Descubrirla débil, insuficiente, y entregarse aún con más abandono en las manos de Dios. Esto no
es falsa modestia. Reconocer nuestra fragilidad es, en realidad, la mejor manera de abrirnos a la
fuerza divina para que sea ella la que actúe en nosotros. La presunción religiosa es una de las
trampas más peligrosas para el creyente, porque distorsiona la característica fundamental de la fe
como gracia. Si se la acaricia como mérito personal, desdibuja su identidad y se diluye en la soberbia.
La humildad es el castillo que protege la autenticidad de la fe. Y ello no significa falta de diligencia o
descuido de las propias tareas. Pero sí evita que esperemos felicitaciones por nuestra fidelidad al
Señor, que reclamemos reconocimiento o esperemos gratificaciones por ser discípulos de Cristo.

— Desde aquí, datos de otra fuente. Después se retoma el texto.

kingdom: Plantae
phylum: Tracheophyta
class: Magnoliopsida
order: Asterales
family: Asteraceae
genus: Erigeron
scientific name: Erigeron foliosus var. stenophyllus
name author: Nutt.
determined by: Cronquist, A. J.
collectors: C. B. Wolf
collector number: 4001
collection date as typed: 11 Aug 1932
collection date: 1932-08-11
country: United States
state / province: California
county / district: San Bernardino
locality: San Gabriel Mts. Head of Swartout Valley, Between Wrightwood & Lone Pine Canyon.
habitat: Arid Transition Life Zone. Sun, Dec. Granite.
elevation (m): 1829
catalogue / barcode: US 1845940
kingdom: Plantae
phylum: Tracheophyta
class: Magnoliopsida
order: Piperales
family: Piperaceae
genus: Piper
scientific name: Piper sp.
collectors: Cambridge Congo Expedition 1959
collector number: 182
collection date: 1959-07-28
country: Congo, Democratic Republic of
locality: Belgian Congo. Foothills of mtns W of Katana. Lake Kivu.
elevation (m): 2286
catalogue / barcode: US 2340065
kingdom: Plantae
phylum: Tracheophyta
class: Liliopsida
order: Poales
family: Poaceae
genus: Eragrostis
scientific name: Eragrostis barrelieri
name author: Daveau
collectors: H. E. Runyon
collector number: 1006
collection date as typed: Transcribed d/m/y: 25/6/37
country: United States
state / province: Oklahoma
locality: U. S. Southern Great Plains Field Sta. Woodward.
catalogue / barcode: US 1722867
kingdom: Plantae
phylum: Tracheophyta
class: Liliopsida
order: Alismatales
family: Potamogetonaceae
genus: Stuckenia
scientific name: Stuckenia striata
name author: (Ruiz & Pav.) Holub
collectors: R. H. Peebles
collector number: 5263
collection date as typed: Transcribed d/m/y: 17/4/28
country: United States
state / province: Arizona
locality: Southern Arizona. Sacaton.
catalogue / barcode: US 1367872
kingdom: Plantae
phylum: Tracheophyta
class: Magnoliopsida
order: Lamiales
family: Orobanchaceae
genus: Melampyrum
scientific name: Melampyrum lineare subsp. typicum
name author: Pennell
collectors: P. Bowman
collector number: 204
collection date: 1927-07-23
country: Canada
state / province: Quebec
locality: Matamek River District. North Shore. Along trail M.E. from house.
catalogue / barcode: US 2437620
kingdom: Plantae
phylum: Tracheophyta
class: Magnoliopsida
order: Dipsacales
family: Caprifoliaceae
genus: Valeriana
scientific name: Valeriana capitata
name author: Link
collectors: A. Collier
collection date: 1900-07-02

Los protagonismos en el ámbito eclesial destruyen con espejismos. La alegría del cristiano no radica
en el aplauso que pueda generar, sino en la dicha insuperable de caminar detrás del maestro.
Le pedimos, por ello, al Señor, que impregne del sabor de la fe nuestras acciones, y que nos dé más.
Los milagros ocurren no cuando los decidimos, sino cuando nos abrimos a la semilla discreta que
late en la adhesión a Dios. Y ella es siempre sorpresa discreta y jubilosa.